The Advertiser News
- Type: Weekly newspaper
- Format: Broadsheet
- Owner(s): GateHouse Media Inc.
- Publisher: Keith Ponder Gen Manager: Craig Duncan
- Editor: Chris Yow
- Founded: 2003
- Language: English
- Ceased publication: 2020
- Headquarters: 3011 Harrah Dr, Suite J Spring Hill, TN, 37174 United States
- Website: advertisernews.biz

= The Advertiser News =

Former newspaper in Tennessee, United States

The Advertiser News was a weekly newspaper in Spring Hill, Tennessee. It was founded in 2003 and closed sometime in 2020. It is owned and published by GateHouse Media Inc. at the time of its closing.

== History ==
The Advertiser News was first published in October 2003 by founder Jeff Bryant, his wife Karen Bryant, and sales specialist David Hancock. The business was sold to Las Vegas-based Stephens Media in 2005.

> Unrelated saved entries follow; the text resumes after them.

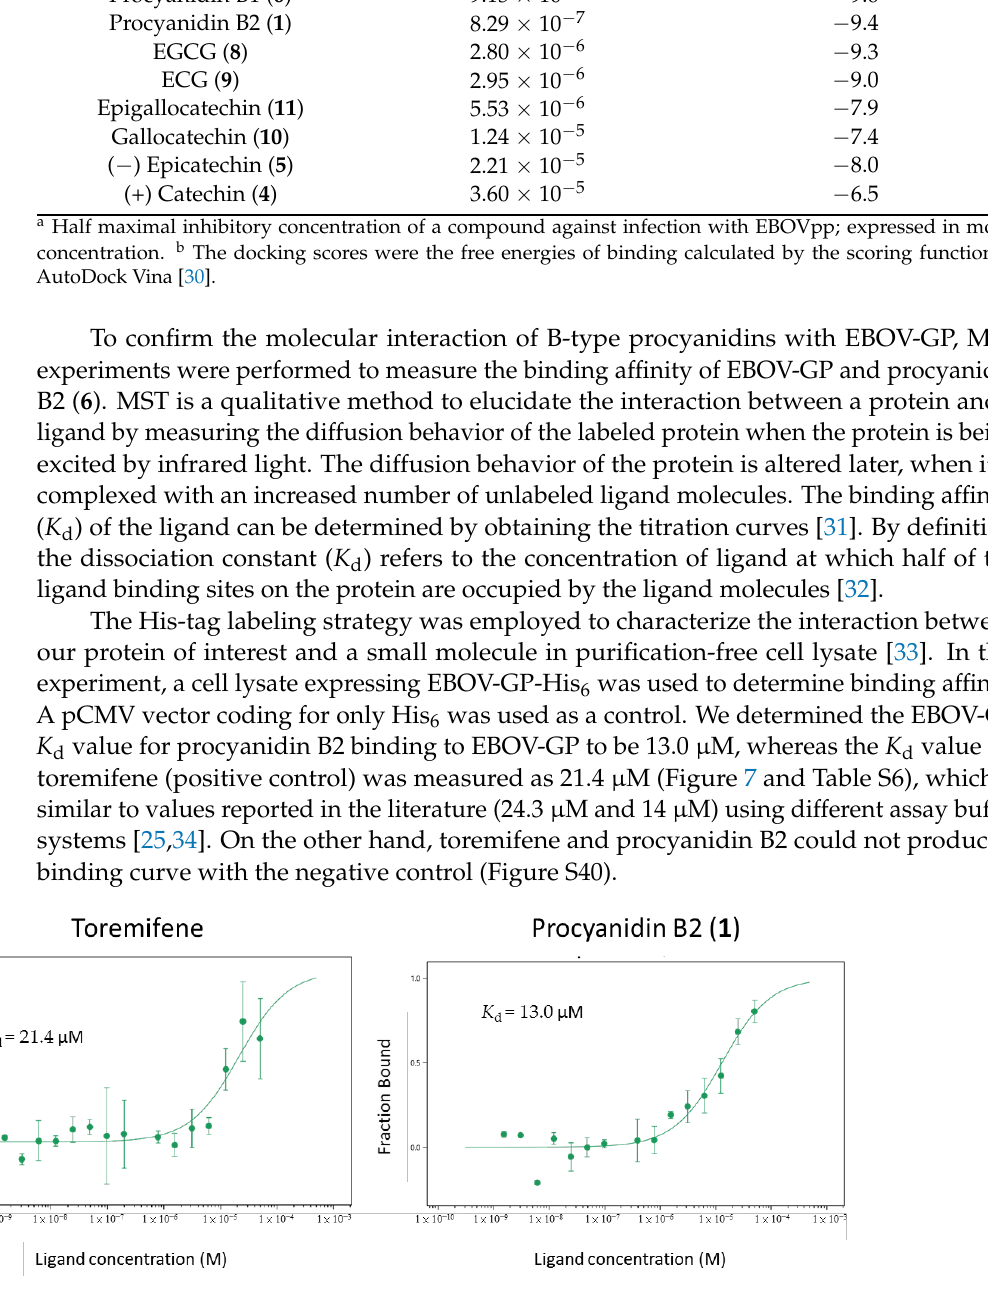
Figure 7. K d values generated for the binding affinities of toremifene and procyanidin B2 ( 1 ) to EBOV-GP using the MST technique. Each experimental compound was run in triplicate.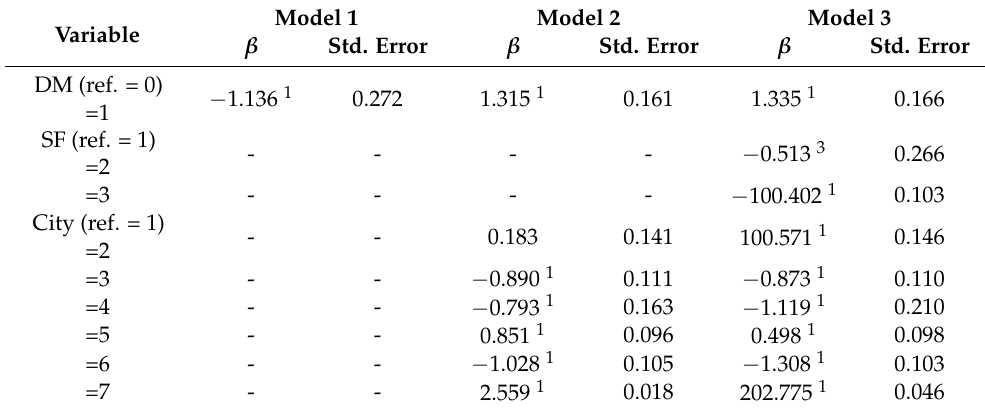
Table 5. Results of multinomial ordered logit estimates for testing Hypothesis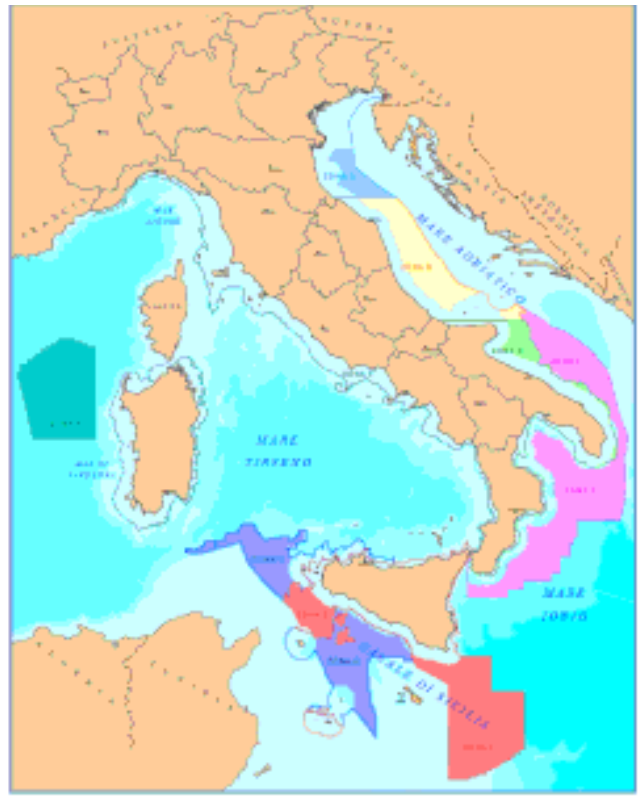
Figure 1. Production of natural gas from drilling concessions within 12 miles, with licenses expiring in the next years [1].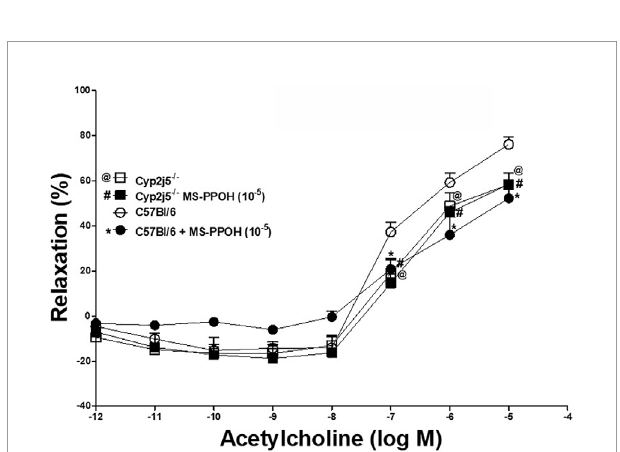
between C57Bl/6 vs. Cyp2j5 − / − mice (at 10 − 5 M ACh, 76.1 ± 3.3 vs . 58.3 ± 5.2, P < 0.05, Figure 2 ).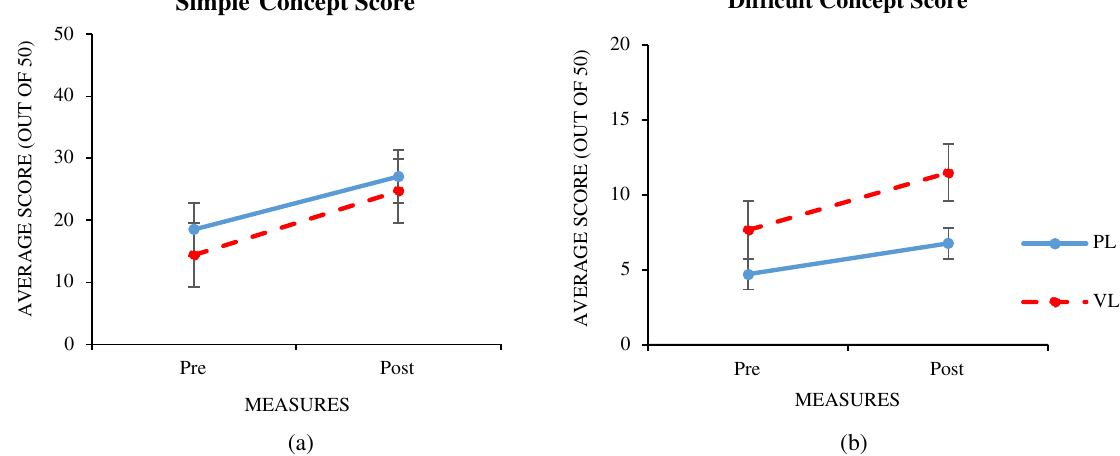
FIG. 1. (a) The enhancement of simple concepts for the PL and VL. (b) The enhancement of difficult concepts for the PL and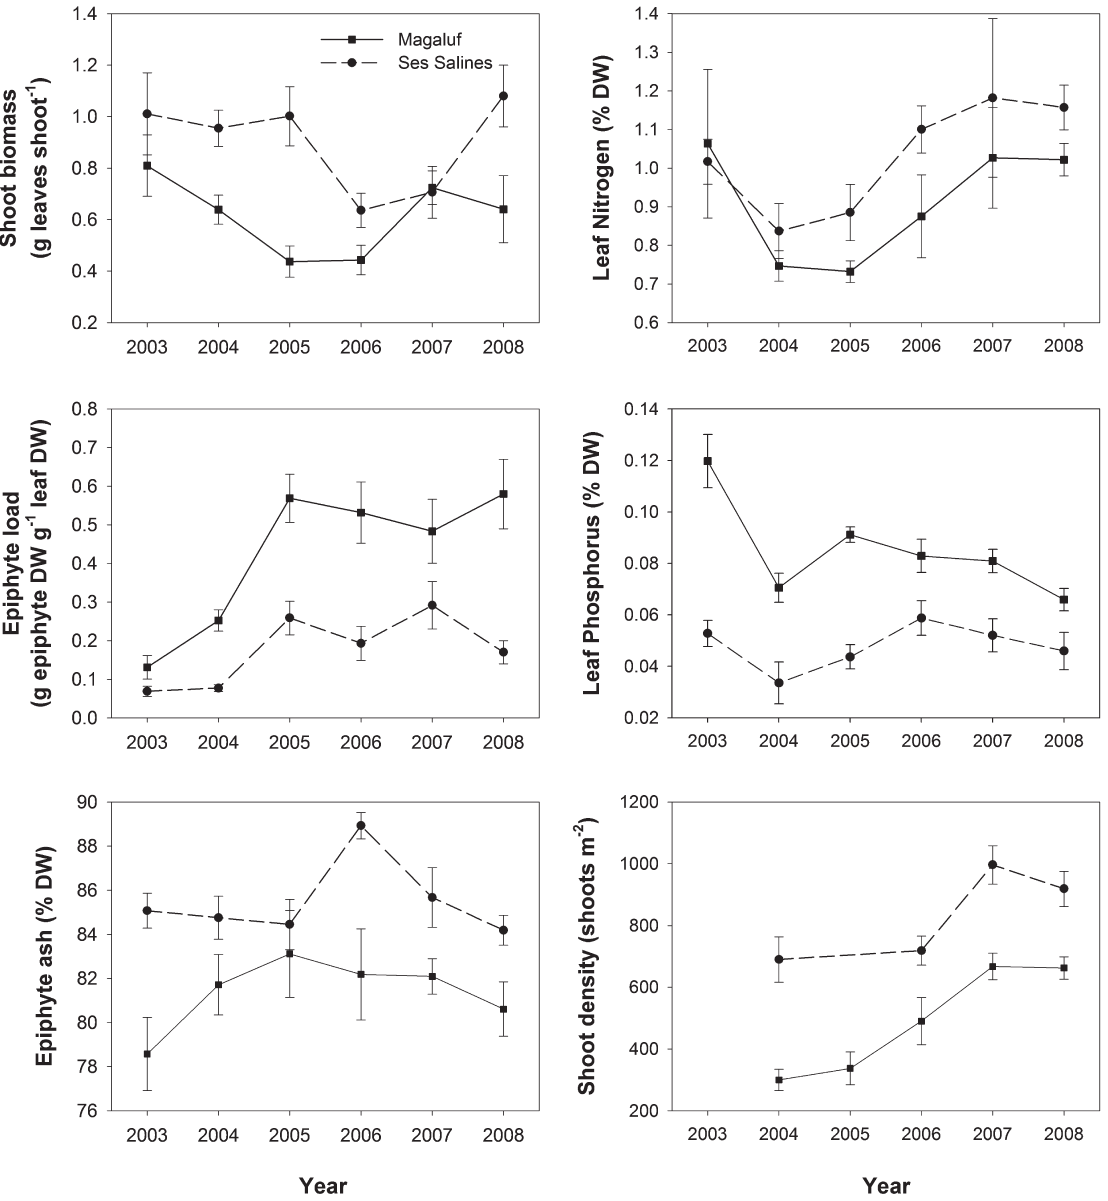
Fig . 2. – Shoot biomass, epiphyte load, ash content of the epiphytes, nitrogen and phosphorus content of the leaves and shoot density of Posidonia oceanica at Magaluf and Ses Salines, Mallorca (western Mediterranean) from 2003 to 2008. Error bars represent ± 1 standard error. The year 2005 was not included in the analysis of shoot density because no data were collected at Ses Salines that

On February 19, 2015, the company sold its newspapers to New Media Investment Group, a publicly traded company based in New York, for $102.5 million in cash. The deal closed in April 2015 and the papers from then on were managed by GateHouse Media.

In April 2020, the paper's managing editor Chris Yow was laid off and his position at Gannet was eliminated.